Lord Potter-Black just smirked and made a sweeping gesture with his hands, echoing Bumblewhore's earlier movements. "I hereby lay claim to the Seat of The Most Ancient And Most Imperial House Of GRYFFINDOR!" His voice rose to shout the last word, and the fabled lion of Gryffindor lead out a rumbling roar over the crowd.
But, he wasn't finished yet.
"The MOST ANCIENT And MOST IMPERIAL House Of SLYTHERIN!" he was shouting, but his voice still held a deadly calm aura. The snake of house Slytherin leaped forth from the bowl, coiling around its lord protectively before disappearing like the ones before it.

There were screams and shouts of foul play or 'next dark lord' even from some of the members of the Wizengamot themselves. Fumblydumbly even tried to get out of his seat to strangle the boy himself before his assistant managed to stop him by immobilizing him temporarily.

The young Lord Slytherin just let their insults and hatred roll off of him in waves, seemingly unbothered by it all.
His voice didn't waver as he finished off his list.
"AND THE SEAT OF THE MOST ANCIENT AND IMPERIAL HOUSE OF PEVERELL! AS LORD HEAD OF HOUSES POTTER, BLACK, GYFFINDOR, SLYTHERIN AND PEVERELL!" The Peverell thestral sprang forth and that, was finally enough of a presentation of power for people to get the memo. He was not to be trifled with.
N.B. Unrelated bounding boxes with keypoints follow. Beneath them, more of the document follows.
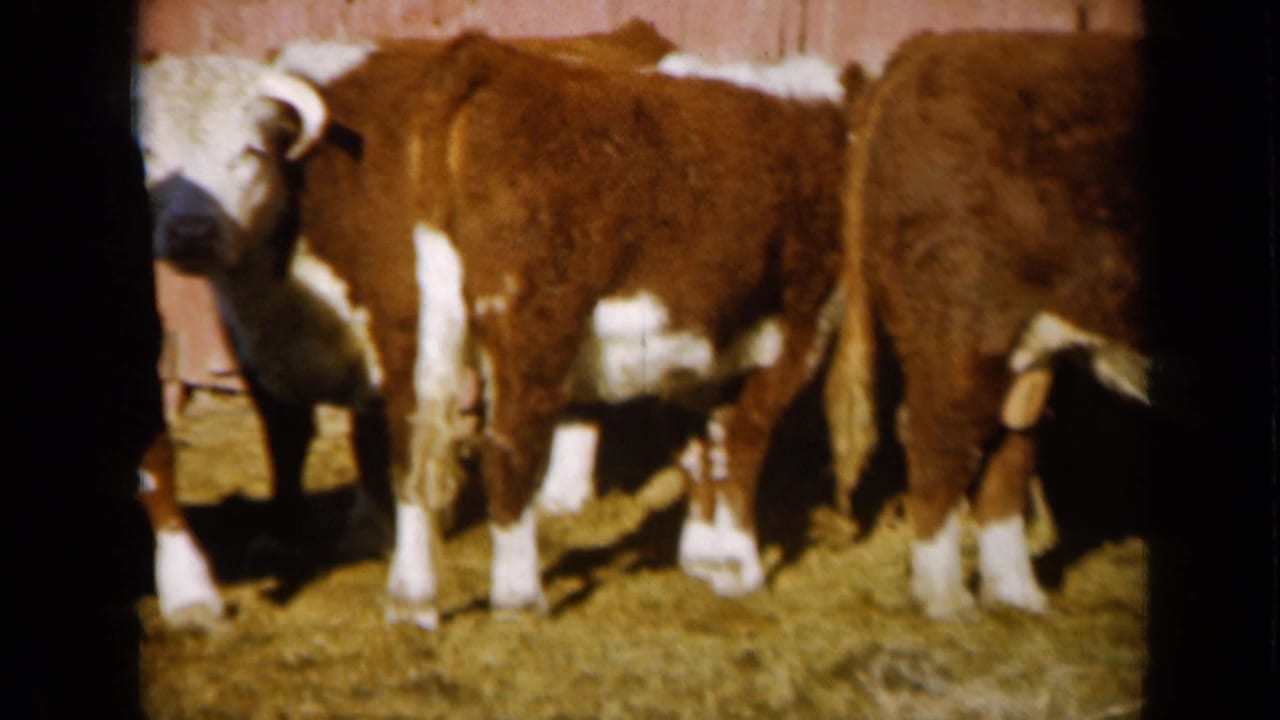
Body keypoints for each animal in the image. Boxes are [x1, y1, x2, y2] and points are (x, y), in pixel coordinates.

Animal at [143, 30, 847, 629]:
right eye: (146, 153)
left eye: (249, 150)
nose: (191, 235)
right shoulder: (251, 338)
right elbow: (291, 439)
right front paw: (285, 537)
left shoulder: (398, 330)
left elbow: (389, 440)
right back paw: (535, 555)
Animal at [824, 31, 1149, 619]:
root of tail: (932, 47)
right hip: (961, 326)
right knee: (938, 437)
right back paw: (947, 600)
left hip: (1026, 342)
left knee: (1008, 449)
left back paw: (1017, 593)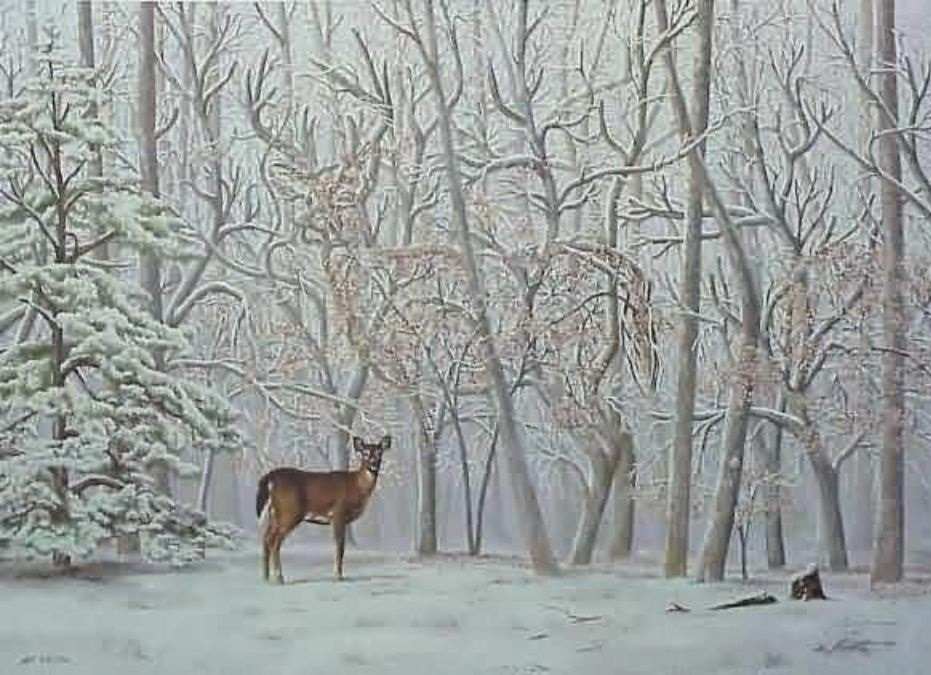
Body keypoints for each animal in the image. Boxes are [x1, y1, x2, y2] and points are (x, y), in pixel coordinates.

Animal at [255, 435, 390, 584]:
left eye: (379, 452)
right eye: (365, 453)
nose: (373, 465)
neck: (357, 486)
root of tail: (270, 478)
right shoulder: (338, 512)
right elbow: (340, 546)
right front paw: (338, 575)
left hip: (274, 513)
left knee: (266, 538)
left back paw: (266, 577)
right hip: (289, 511)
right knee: (275, 541)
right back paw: (279, 577)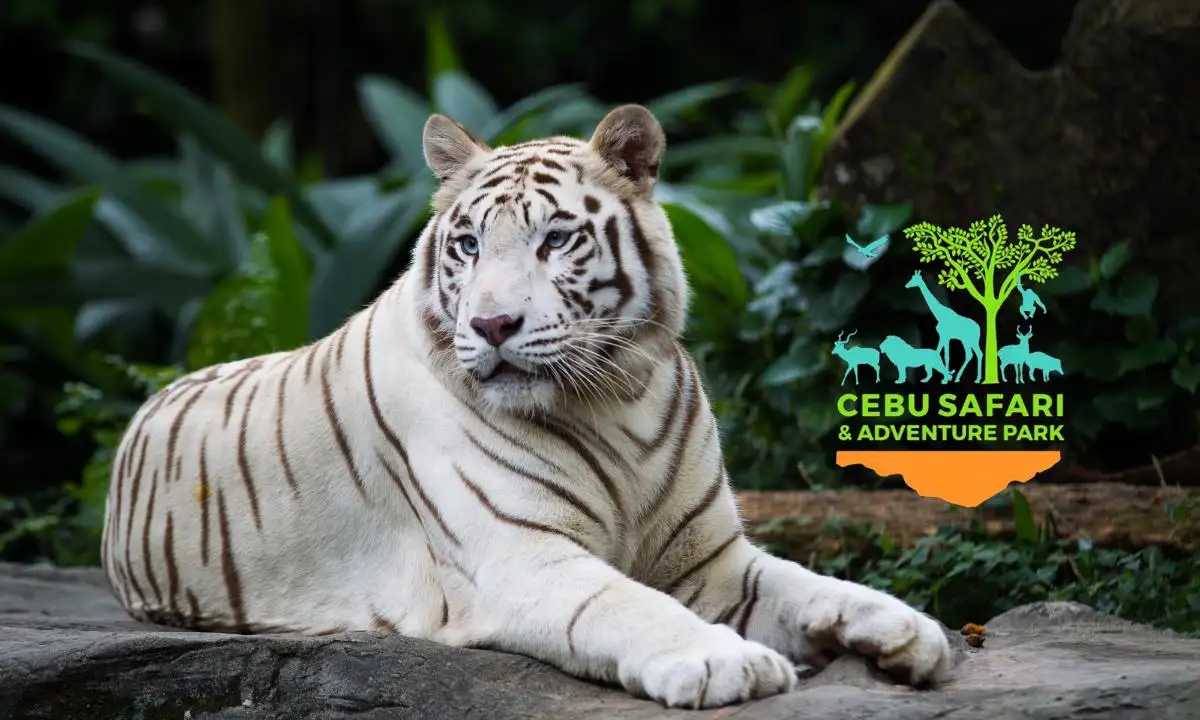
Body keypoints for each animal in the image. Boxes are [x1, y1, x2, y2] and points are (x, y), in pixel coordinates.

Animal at [100, 104, 954, 709]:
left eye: (556, 241)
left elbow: (807, 582)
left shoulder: (710, 559)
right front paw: (726, 661)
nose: (492, 325)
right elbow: (629, 606)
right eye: (469, 245)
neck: (615, 397)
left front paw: (907, 628)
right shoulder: (522, 556)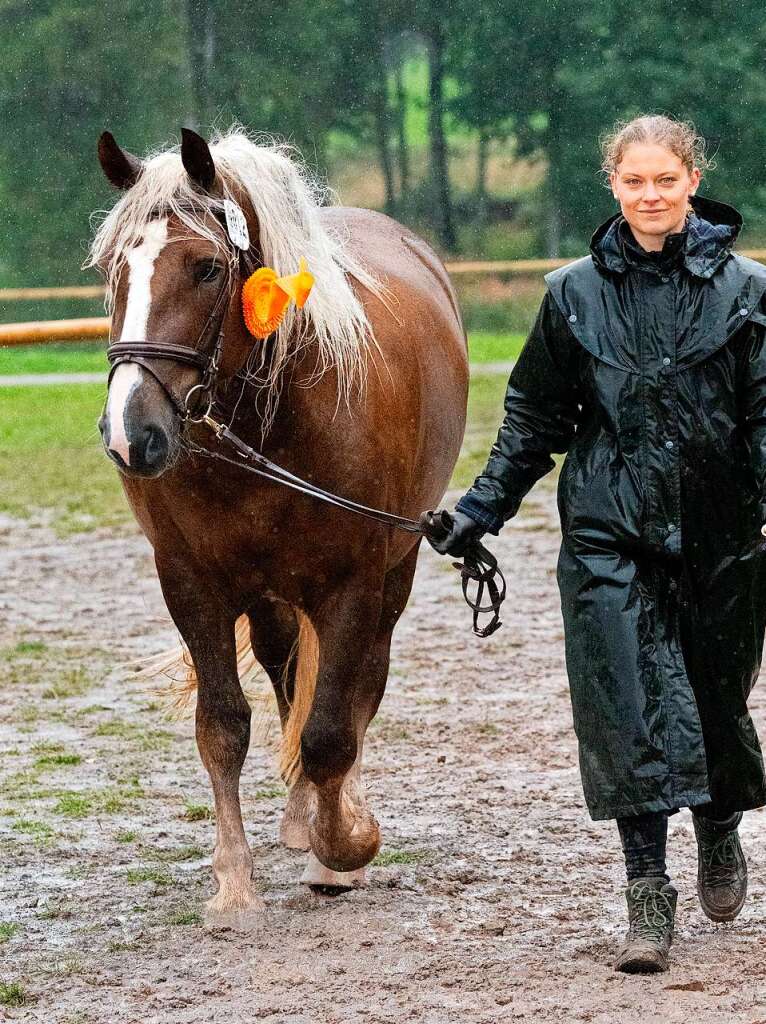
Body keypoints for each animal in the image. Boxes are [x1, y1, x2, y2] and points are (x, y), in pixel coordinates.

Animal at [93, 128, 469, 929]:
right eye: (115, 269)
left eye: (206, 267)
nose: (132, 434)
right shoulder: (192, 586)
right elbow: (223, 728)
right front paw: (234, 885)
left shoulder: (353, 583)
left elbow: (331, 731)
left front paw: (346, 848)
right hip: (268, 594)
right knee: (287, 668)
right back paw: (300, 815)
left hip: (392, 575)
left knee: (358, 691)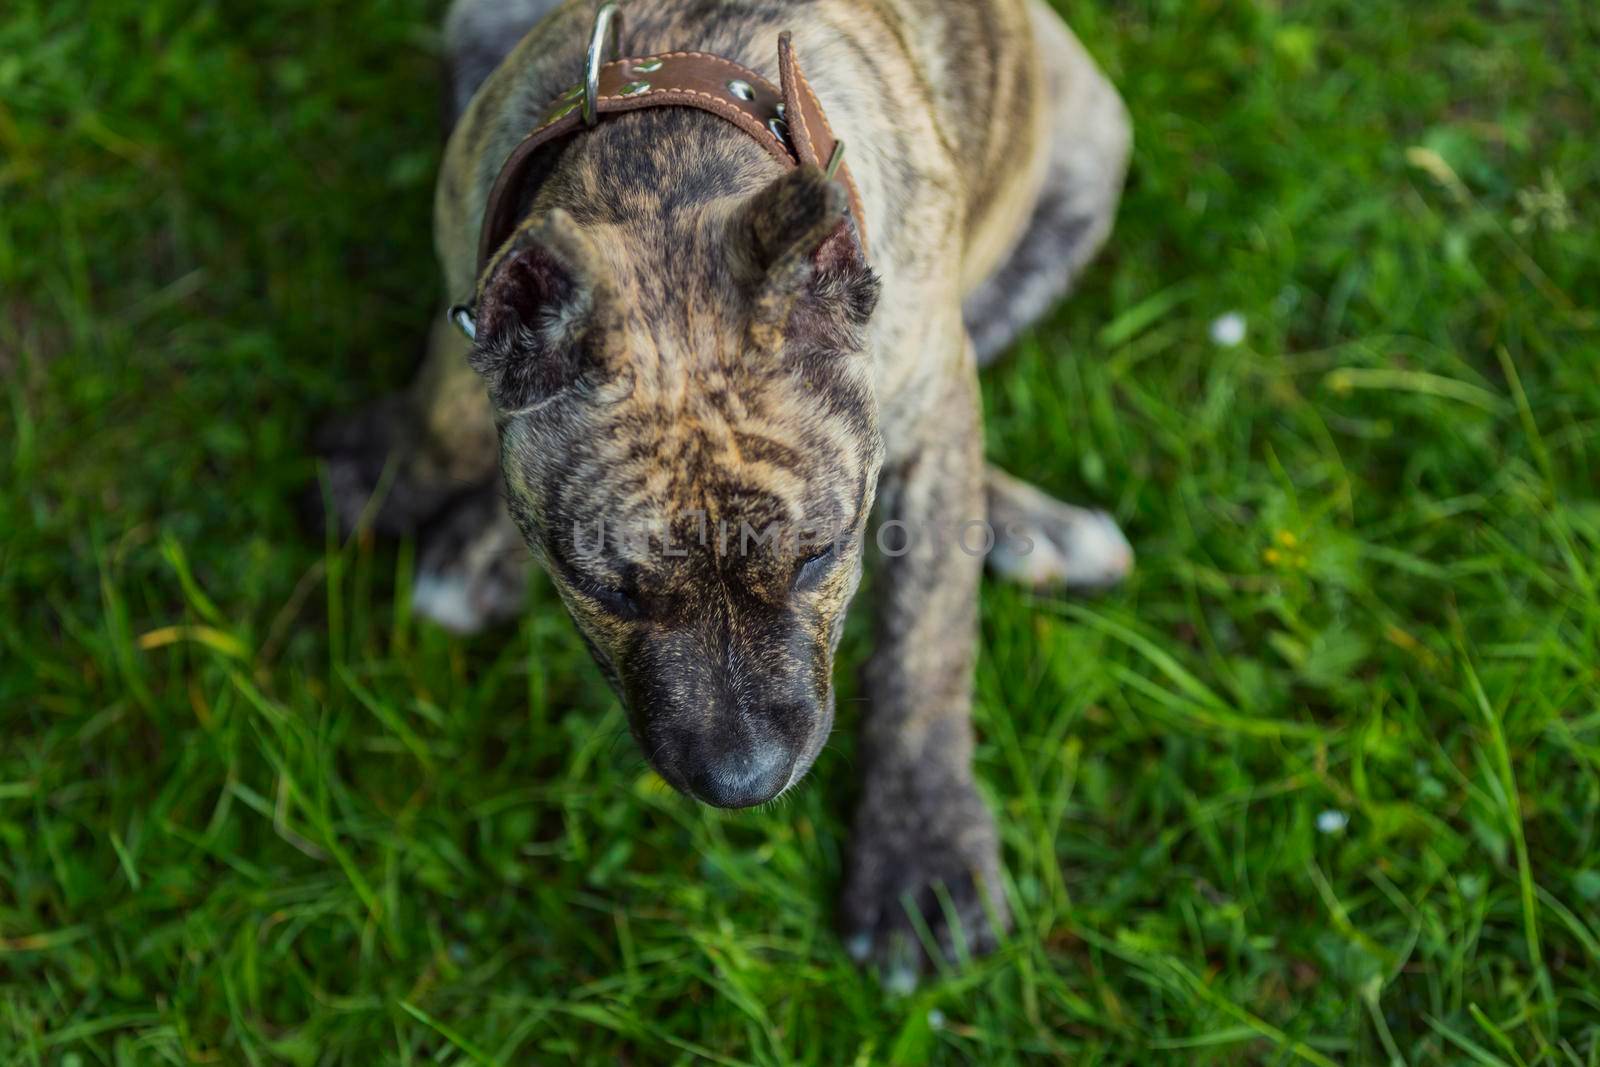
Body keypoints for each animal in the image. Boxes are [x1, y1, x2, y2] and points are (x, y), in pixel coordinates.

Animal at [318, 0, 1132, 979]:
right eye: (606, 588)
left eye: (821, 554)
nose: (746, 784)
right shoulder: (471, 266)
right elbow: (449, 397)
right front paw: (397, 470)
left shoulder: (931, 394)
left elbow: (926, 638)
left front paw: (920, 851)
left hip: (1080, 157)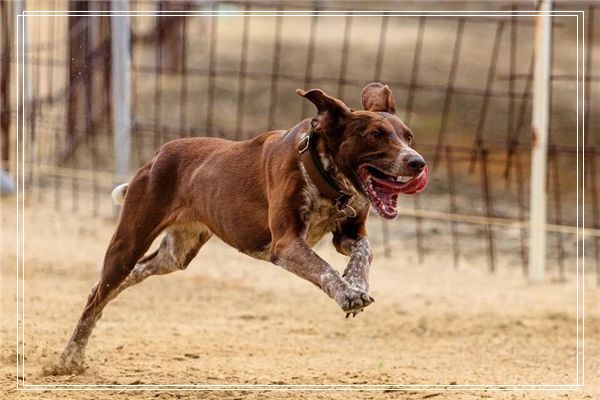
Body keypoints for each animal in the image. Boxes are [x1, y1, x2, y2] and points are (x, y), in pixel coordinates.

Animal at [57, 83, 426, 374]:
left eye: (408, 136)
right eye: (375, 135)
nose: (417, 162)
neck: (322, 173)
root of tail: (158, 155)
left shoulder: (348, 233)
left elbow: (365, 251)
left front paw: (356, 281)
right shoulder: (286, 244)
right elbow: (324, 269)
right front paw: (347, 293)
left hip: (175, 255)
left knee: (125, 279)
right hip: (129, 241)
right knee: (98, 296)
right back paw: (69, 359)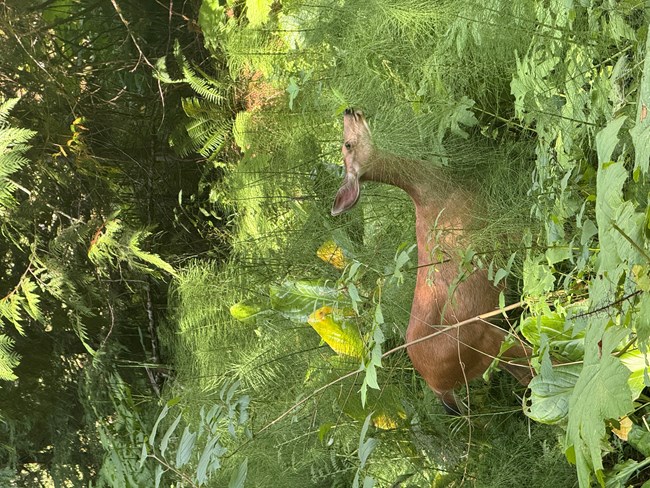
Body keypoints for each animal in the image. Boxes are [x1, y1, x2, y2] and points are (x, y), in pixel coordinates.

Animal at [331, 108, 532, 414]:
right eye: (348, 144)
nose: (348, 111)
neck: (434, 193)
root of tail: (437, 387)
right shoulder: (492, 226)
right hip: (483, 339)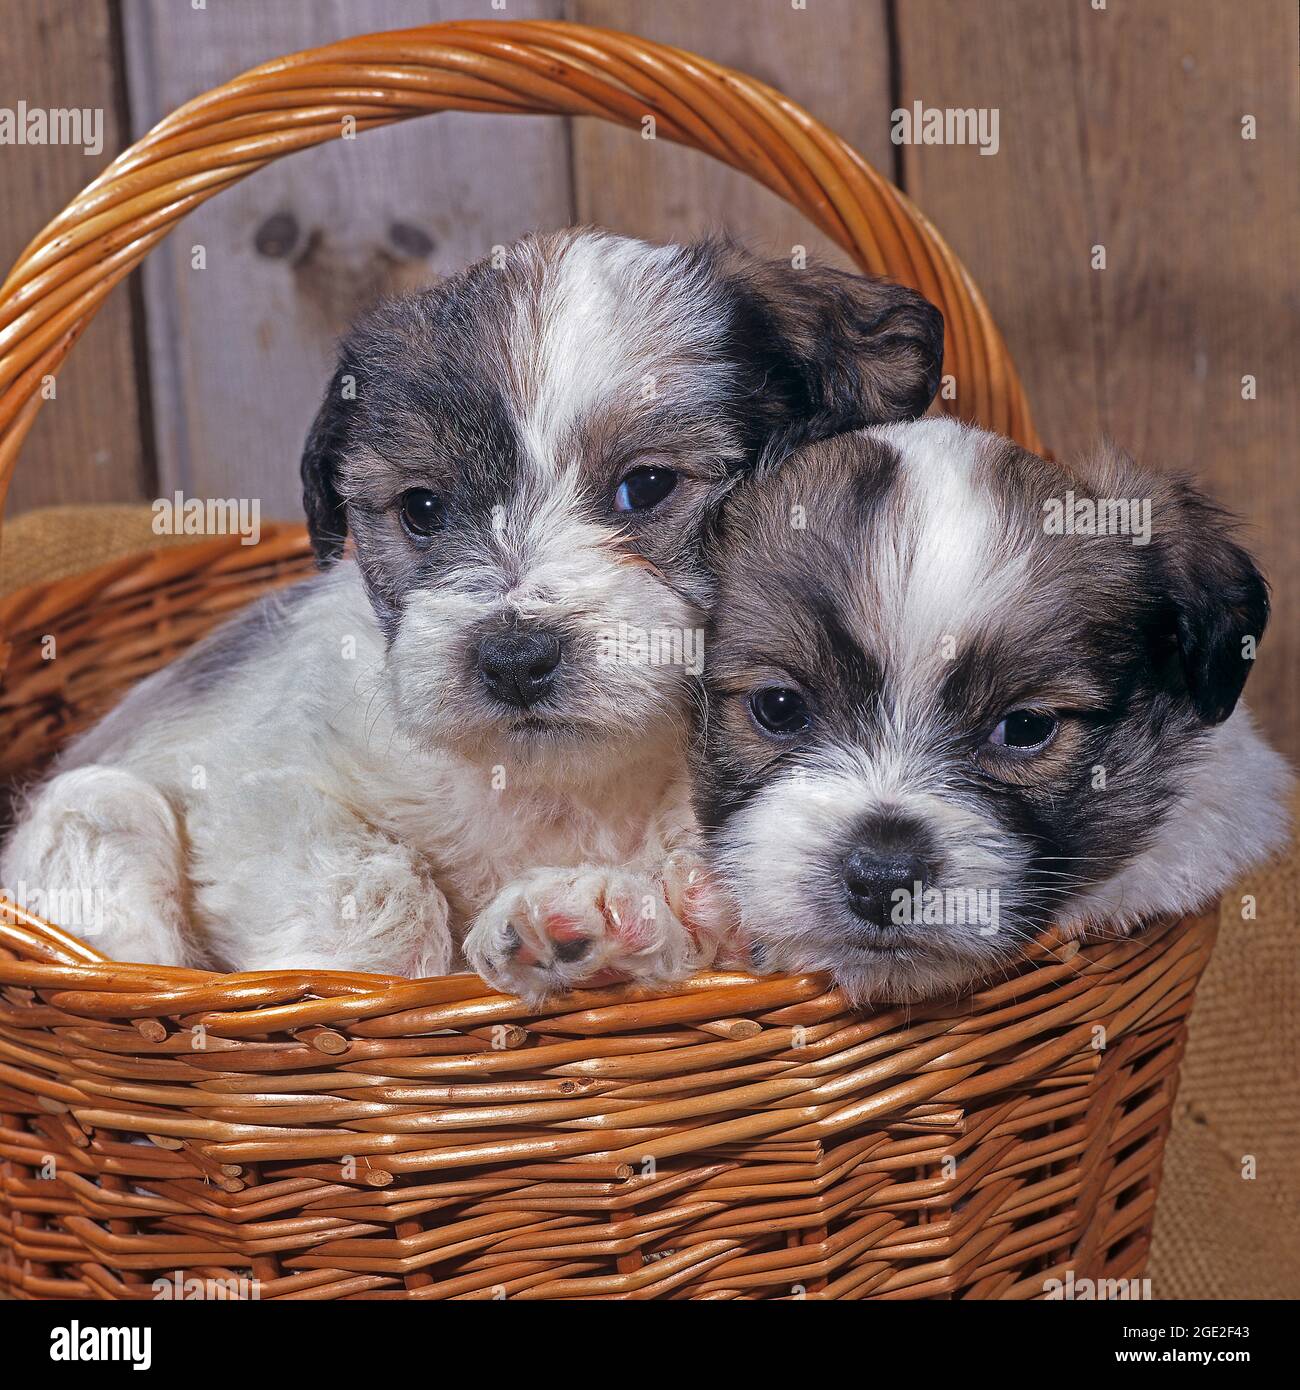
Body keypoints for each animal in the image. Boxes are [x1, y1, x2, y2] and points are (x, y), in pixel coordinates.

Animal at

"As the magic of the Wizengamot has accepted my claims, I hereby wow to serve wizardkind with honor, power and loyalty till the day when I shall join you no more. So mote it be."

Hadrian Jameson Charlus Potter-Black took careful measured strides as he walked up to his chair, looking over the faces of the Wizengamot members without ever sparing a glance at Dimblydumbly.

There, sat atop their thrones above a world of chaos the Golden Trio had all but one though.

Things were about to get interesting.